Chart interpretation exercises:
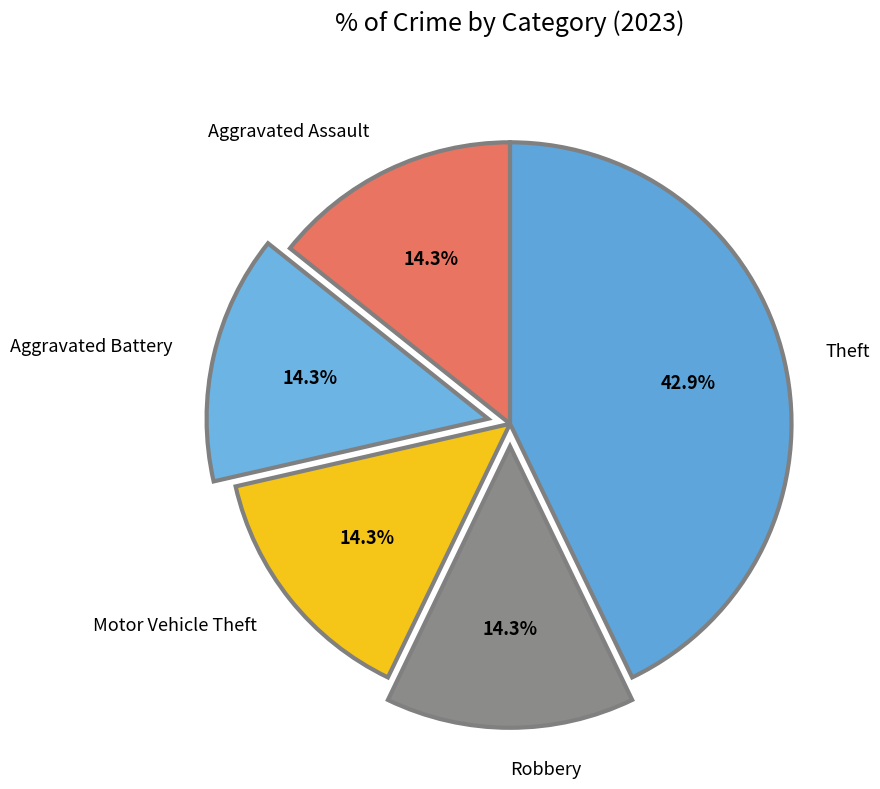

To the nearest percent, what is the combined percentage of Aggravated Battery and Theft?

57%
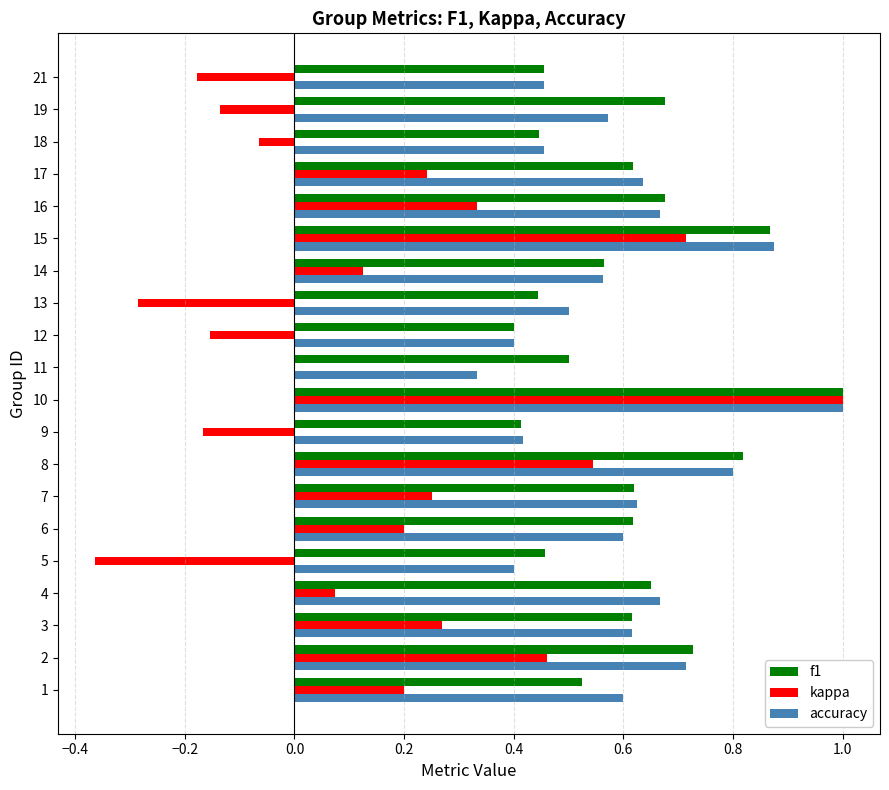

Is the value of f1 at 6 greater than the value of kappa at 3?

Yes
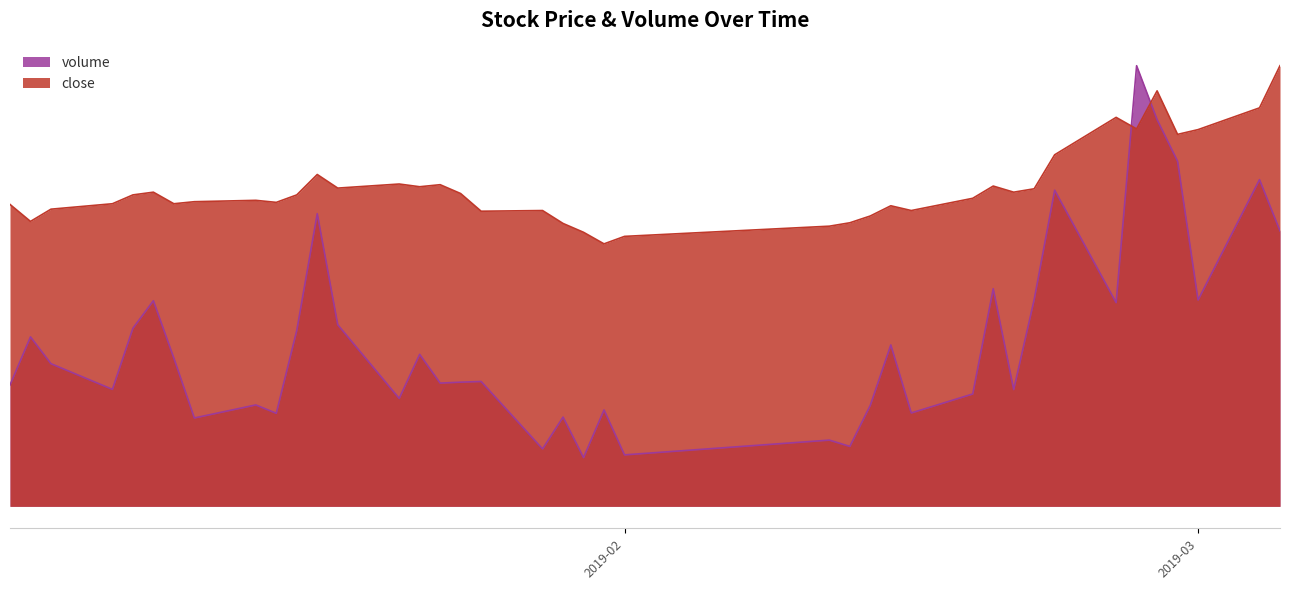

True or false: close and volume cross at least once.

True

■ **Task item**:
Rewrite all the records above, swapping every "value" for "reading" and changing nothing else. Leave out the pictures.

■ **Exercise result**:
To the nearest percent, what is the combined percentage of Aggravated Battery and Theft?

57%

Is the reading of f1 at 6 greater than the reading of kappa at 3?

Yes

True or false: close and volume cross at least once.

True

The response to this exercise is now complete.